Stage 4 – the SUV from 3 Sisters arrived to carry us the rest of the way – three more hours in the dark and rain (of course it would rain!) on roads not much better than the “drivable gravel roads” we had been on.  We keep ourselves awake and alert by trading songs with the Nepalese guides: DB, DM and I harmonize on “You Are My Sunshine”, and the girls in the back respond with a Nepalese folk tune that involves a considerable amount of finger-snapping and tongue-clicking.  We come back with a round of “White Coral Bells.” We get through our entire repertoire of 1960’s Girl Scout Camp songs before finally in the last hour we hit blacktop!

At 10PM we reached the 3 sisters guest house, where they insisted on serving us  our Farewell Dinner – dal bhat, of course.  Then we thankfully hit the cozy beds. Tomorrow we will enjoy hot showers and full-size towels, then DM and I will hit the road back to Kathmandu.  Next stop – Thailand! 

Trekking in Nepal – Day 10 – Mulktinath to Jomsom

The last day of the trek is a 5 hour hike from Mulktinath to Jomsom, partly across a rocky river bed along the bus road going into the sun and a cold wind. DB took the jeep again, as she has had a lot of trouble coping with the altitude.

DM and I were apprehensive about the dusty, rocky riverbed section of the trail, remembering how un-happy the trekkers on that path had looked when we had passed them in the jeep two days before.  However, our guides led up to the high path away from the road going from Mulktinath toward Jomsom, which cut out a lot of the riverbed section.

The first  section of the road retraced our path back toward Kagbeni, but then it branched up over the shoulder of the hill so we looked at Kagbeni far down in the basin of the valley with snowy peaks rising in all directions.  In the distant downhill we could see the small nameless town where we would have our tea break.  We passed a herd of domesticated mountain goats, built low to the ground with long shaggy coats of black, tan, or a splotched blend of both.  Each had one horn painted blue to show the ownership.  They munched eagerly on thorny gray scrub bushes which I would be ashamed to put in the recycling, much less use to sustain life.

At tea break, we talked with an Australian and a couple from the UK who had just come down from the high pass at Thorung La (5540 M).  The lady said “I just looked at Sindu’s feet and followed where they went.”  I congratulated her, but thought privately “Don’t forget to look up – it’s why you’re here!”

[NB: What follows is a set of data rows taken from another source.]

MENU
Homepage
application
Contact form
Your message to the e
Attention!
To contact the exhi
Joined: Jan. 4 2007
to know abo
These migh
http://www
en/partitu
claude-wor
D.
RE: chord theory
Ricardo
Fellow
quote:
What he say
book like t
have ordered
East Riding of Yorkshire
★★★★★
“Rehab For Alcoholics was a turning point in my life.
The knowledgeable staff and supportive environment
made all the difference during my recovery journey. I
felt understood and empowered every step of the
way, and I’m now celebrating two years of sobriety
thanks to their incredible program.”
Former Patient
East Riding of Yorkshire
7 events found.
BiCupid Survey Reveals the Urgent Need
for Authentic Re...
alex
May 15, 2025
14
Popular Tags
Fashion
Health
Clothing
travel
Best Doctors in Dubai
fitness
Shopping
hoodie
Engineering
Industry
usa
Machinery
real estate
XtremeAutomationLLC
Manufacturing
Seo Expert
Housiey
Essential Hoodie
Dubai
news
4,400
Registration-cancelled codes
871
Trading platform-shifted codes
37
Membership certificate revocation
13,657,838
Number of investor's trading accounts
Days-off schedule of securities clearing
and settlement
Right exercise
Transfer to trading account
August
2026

From this comfortable spot we continued down to the riverbed, the road barely discernible and the wind picking up as promised.  But the traffic was light – one tractor, two jeeps, two scooters, a half-dozen trekkers.  The wind was cool, the sun was welcome.  My new hat, pulled down tightly over my hood, blew off only once; the shoelace cord I had contrived to secure it was so inextricably tangled in my camera lanyard that no harm was done.

The hill trail cut half the distance between Jomsom and Kagbeni – we arrived in Jomsom in good spirits, but with the fog closing in.  On the good side, fog in Pokhara had prevented flights into Jomsom, so the premier guest house was able to find room for us despite having been fully booked when we checked on our way to Mulktinath.  On the downside, the hardest stretch of the day was getting from the near side of town – the jeep park – to the far side of town where this hotel was located.  (Strange but true – no matter which direction you are going, your hotel is always on the far side of town.) My feet protested each step on the cobbled street, which seemed to stretch on forever.  We finally made it to the Majesty Hotel, complete with chandelier in the three-story atrium lobby (see earlier post).  The service was slow, the internet connection was down, the ATM did not work, but all was excused: double blankets on the bed!  Attached bathroom!  And HOT SHOWER!

This was supposed to be the last day on the trail, but… men make plans so the gods can laugh.